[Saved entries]
# # # #

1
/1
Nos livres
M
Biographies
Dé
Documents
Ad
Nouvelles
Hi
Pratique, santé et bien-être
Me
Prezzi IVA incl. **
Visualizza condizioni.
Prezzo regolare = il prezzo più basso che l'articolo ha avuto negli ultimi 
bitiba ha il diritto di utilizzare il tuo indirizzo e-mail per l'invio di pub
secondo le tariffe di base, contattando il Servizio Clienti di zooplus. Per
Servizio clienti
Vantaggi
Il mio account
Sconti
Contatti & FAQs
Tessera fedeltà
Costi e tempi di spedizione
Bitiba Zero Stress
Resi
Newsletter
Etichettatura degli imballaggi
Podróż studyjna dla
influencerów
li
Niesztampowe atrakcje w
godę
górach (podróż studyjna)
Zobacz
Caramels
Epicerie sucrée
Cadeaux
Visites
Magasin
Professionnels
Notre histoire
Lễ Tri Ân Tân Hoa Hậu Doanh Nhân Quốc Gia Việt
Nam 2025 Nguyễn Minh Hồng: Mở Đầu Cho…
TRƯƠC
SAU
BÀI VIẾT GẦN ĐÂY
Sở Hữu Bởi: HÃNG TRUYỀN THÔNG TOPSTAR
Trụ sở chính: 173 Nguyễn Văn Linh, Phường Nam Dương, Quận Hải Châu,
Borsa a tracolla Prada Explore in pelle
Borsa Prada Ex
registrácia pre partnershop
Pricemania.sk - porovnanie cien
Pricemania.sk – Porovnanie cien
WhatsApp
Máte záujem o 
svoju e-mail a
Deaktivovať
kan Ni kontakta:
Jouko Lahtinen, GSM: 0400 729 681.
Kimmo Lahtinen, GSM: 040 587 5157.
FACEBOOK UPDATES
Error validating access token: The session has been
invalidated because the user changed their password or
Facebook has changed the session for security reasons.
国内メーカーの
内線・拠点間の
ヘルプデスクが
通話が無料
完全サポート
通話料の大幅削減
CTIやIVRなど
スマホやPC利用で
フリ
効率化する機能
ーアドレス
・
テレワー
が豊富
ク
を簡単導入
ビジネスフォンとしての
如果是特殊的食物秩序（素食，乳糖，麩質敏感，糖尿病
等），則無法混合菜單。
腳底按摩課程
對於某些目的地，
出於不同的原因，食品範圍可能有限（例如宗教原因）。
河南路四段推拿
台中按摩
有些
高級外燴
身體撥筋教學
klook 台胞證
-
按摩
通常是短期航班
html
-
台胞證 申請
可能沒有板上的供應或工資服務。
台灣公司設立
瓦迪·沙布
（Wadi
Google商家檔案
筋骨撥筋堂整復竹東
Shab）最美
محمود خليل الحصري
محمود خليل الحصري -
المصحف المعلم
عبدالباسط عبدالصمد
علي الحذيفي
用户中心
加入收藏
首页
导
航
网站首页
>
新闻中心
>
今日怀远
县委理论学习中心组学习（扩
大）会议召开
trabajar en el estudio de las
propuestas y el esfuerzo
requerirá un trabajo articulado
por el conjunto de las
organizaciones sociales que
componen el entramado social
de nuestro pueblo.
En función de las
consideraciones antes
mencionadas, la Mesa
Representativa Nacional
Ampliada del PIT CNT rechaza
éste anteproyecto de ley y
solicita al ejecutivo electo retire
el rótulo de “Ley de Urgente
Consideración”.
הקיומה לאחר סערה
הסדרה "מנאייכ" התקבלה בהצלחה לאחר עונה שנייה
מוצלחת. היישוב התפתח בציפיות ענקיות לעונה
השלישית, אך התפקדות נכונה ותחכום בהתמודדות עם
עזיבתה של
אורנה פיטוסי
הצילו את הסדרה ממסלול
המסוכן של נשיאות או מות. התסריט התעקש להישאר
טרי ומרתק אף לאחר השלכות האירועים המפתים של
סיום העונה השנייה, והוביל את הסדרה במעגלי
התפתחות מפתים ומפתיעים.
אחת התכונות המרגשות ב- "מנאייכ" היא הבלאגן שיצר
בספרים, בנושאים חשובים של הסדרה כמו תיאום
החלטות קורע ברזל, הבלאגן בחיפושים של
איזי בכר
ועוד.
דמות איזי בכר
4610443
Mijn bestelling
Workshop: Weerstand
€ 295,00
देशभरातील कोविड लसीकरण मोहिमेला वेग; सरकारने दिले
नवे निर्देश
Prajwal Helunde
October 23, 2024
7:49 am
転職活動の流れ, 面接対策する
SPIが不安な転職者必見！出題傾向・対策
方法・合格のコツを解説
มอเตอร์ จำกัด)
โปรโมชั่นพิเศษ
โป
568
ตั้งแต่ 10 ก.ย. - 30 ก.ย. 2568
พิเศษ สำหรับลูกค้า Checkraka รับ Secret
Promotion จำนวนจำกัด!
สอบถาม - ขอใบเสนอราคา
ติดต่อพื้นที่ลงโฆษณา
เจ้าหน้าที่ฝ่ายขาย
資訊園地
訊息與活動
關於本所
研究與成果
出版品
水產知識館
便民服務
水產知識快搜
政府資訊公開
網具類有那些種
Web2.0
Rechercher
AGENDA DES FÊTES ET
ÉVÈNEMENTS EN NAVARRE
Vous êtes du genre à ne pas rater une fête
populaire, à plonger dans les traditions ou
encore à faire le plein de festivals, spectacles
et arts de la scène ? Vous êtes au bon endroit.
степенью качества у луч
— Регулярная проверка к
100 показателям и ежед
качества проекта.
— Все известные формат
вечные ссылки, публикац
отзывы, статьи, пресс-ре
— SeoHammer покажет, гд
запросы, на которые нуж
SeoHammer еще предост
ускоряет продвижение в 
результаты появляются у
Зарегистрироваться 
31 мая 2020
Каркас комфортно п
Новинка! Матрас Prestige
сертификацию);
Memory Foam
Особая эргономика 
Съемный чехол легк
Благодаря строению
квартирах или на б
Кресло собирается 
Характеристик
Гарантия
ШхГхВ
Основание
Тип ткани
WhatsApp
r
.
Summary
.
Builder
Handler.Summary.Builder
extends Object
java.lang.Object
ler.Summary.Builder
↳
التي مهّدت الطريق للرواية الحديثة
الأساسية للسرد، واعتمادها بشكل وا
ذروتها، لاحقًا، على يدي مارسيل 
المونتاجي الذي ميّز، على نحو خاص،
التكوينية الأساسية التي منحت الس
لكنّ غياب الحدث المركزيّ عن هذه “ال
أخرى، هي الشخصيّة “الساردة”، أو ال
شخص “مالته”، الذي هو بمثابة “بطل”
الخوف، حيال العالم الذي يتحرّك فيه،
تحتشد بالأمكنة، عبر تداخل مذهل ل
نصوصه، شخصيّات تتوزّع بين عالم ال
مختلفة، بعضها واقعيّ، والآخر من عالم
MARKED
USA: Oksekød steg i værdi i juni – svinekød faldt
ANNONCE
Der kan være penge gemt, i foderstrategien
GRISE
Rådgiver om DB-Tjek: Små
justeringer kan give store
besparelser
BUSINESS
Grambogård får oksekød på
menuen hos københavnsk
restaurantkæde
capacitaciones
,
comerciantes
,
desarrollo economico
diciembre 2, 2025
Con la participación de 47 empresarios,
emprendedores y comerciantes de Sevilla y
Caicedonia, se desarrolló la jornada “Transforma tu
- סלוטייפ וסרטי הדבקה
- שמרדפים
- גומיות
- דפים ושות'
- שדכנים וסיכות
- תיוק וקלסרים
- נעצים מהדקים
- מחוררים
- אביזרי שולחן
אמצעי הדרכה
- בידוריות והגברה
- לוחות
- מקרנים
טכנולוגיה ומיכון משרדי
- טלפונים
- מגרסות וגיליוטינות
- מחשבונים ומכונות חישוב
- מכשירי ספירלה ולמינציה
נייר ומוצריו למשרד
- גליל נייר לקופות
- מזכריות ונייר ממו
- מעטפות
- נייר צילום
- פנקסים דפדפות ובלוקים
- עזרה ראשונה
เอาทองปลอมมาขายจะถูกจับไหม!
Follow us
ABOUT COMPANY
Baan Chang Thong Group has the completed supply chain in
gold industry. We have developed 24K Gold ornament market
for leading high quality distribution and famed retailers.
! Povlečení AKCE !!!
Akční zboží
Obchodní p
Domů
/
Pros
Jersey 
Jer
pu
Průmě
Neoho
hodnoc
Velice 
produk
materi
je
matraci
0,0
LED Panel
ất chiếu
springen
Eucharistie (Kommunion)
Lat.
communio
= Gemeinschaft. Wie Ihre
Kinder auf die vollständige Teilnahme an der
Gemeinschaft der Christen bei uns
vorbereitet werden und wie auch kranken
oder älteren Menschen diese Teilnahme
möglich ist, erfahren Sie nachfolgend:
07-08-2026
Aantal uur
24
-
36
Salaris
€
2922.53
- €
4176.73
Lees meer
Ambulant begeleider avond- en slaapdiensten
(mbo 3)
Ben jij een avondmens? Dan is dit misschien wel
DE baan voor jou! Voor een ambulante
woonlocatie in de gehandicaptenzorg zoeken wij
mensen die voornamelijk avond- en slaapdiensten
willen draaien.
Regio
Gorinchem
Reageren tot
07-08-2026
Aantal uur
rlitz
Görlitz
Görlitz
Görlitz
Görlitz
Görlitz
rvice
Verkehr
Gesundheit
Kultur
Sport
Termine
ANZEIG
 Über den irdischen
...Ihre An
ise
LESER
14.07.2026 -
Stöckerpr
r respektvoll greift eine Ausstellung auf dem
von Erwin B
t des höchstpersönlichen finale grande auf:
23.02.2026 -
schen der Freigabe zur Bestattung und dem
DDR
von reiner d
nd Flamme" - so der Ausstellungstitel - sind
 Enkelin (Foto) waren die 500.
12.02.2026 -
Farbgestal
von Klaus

# # # #

WHAT THE EXERCISE ASKS
Find every line above where the word "SeoHammer" occurs, and copy that line.

WRITTEN SOLUTION
— SeoHammer покажет, гд
SeoHammer еще предост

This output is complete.